The starkest gap is evident in the western and northwestern regions, which have the highest dementia prevalence rates in the State. An estimated 10,000 people are living with dementia across both regions. There is one memory clinic available in Co Roscommon.

Where no memory services are available the HSE said patients could access geriatric, neurology, and psychiatry of later life services. The HSE identified “27 possible memory clinics” but confirmed that only 19 were operational; the other eight “possible” clinics were either no longer in operation (three), were private (two), or were not considered memory clinics (three).

Regional gaps

In addition to regional gaps there is also a wide variation in the type and frequency of memory clinic available. Just one clinic operates on a full-time five-day per week basis; others run for between two days per week to six days in a year.

Figures obtained under Freedom of Information from the HSE also reveal that at least 544 patients were waiting for an appointment across all regions in December 2016/January 2017 (waiting list figures not available for two clinics) and that some patients were waiting as long as 14 months to be seen at a memory clinic.

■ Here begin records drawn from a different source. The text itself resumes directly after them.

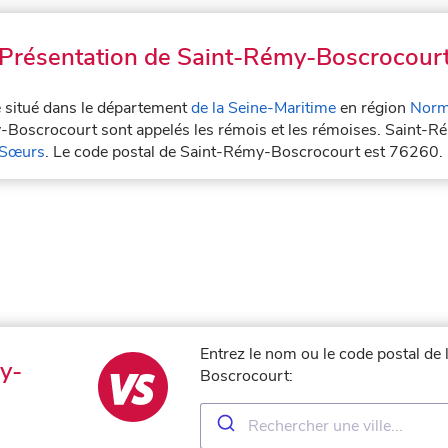
Présentation de Saint-Rémy-Boscrocour
 situé dans le département
de la Seine-Maritime
en région
Norm
y-Boscrocourt sont appelés les rémois et les rémoises. Saint-R
 Sœurs
. Le code postal de Saint-Rémy-Boscrocourt est 76260.
Entrez le nom ou le code postal de
y-
Boscrocourt: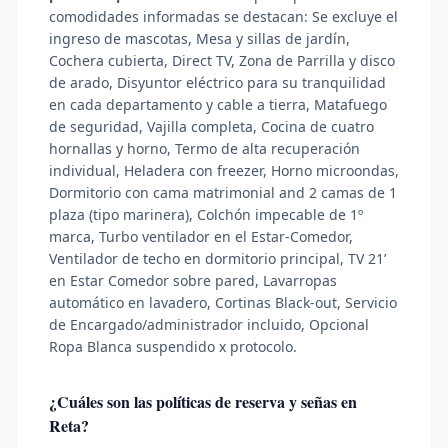
comodidades informadas se destacan:
Se excluye el
ingreso de mascotas, Mesa y sillas de jardín,
Cochera cubierta, Direct TV, Zona de Parrilla y disco
de arado, Disyuntor eléctrico para su tranquilidad
en cada departamento y cable a tierra, Matafuego
de seguridad, Vajilla completa, Cocina de cuatro
hornallas y horno, Termo de alta recuperación
individual, Heladera con freezer, Horno microondas,
Dormitorio con cama matrimonial and 2 camas de 1
plaza (tipo marinera), Colchón impecable de 1º
marca, Turbo ventilador en el Estar-Comedor,
Ventilador de techo en dormitorio principal, TV 21’
en Estar Comedor sobre pared, Lavarropas
automático en lavadero, Cortinas Black-out, Servicio
de Encargado/administrador incluido, Opcional
Ropa Blanca suspendido x protocolo
.
¿Cuáles son las políticas de reserva y señas en
Reta?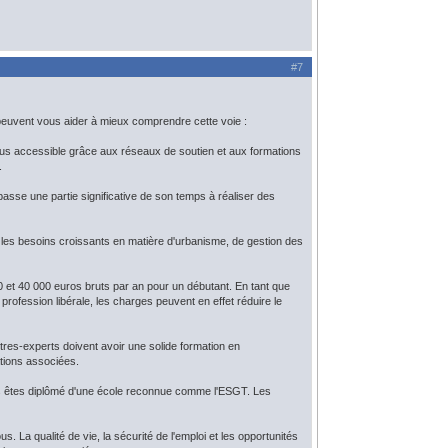
#7
i peuvent vous aider à mieux comprendre cette voie :
plus accessible grâce aux réseaux de soutien et aux formations
.
passe une partie significative de son temps à réaliser des
 les besoins croissants en matière d'urbanisme, de gestion des
00 et 40 000 euros bruts par an pour un débutant. En tant que
 profession libérale, les charges peuvent en effet réduire le
es-experts doivent avoir une solide formation en
ations associées.
vous êtes diplômé d'une école reconnue comme l'ESGT. Les
s. La qualité de vie, la sécurité de l'emploi et les opportunités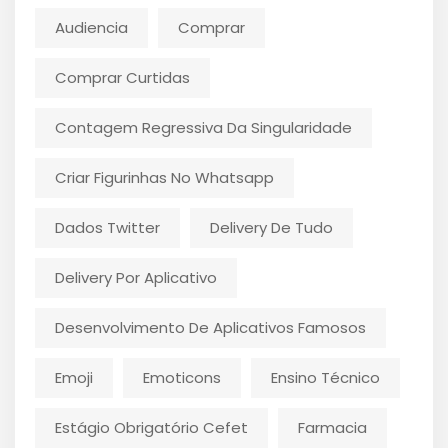
Audiencia
Comprar
Comprar Curtidas
Contagem Regressiva Da Singularidade
Criar Figurinhas No Whatsapp
Dados Twitter
Delivery De Tudo
Delivery Por Aplicativo
Desenvolvimento De Aplicativos Famosos
Emoji
Emoticons
Ensino Técnico
Estágio Obrigatório Cefet
Farmacia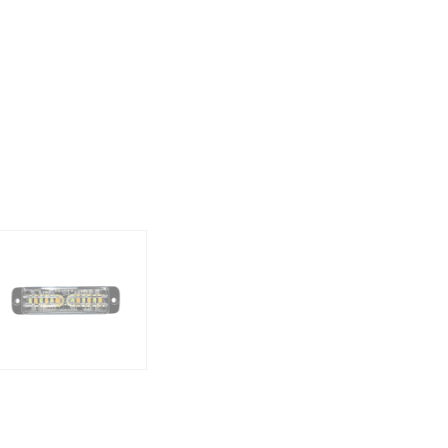
AUSPROBIE
g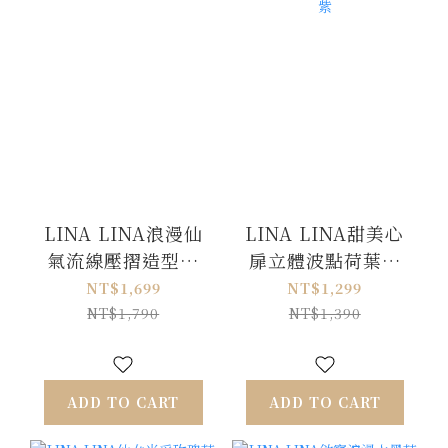
LINA LINA浪漫仙
LINA LINA甜美心
氣流線壓摺造型洋
扉立體波點荷葉花
裝附繞帶-優雅米白
朵洋裝附繞帶-浪漫
NT$1,699
NT$1,299
紫
NT$1,790
NT$1,390
ADD TO CART
ADD TO CART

The Alzheimer Society of Ireland has called on the Government and the HSE to “take an all-Ireland approach” to planning dementia services to ensure citizens are treated equally.

“It is not acceptable that there is such clear inequity of the availability of the service and of the provision of the service. We know this isn’t exceptional, and it certainly needs to change,” said Tina Leonard, head of advocacy at the society.

Progressive illness

“Dementia is a progressive illness, and one thing people with dementia do not have is time.one thing people with dementia do not have is time. The longer it takes to get a diagnosis or to access early interventions the poorer health outcome a person will have.”

If services are not developed patient waiting lists and waiting times will grow, said Prof Lawlor. “With the ageing demographic the wait lists are only going to increase unless we do something. So leaving aside increasing demand, the numbers that require assessment are going to increase anyway, so we need to be ready for that.”

The HSE’s national dementia office will begin a review of diagnostic services later this year.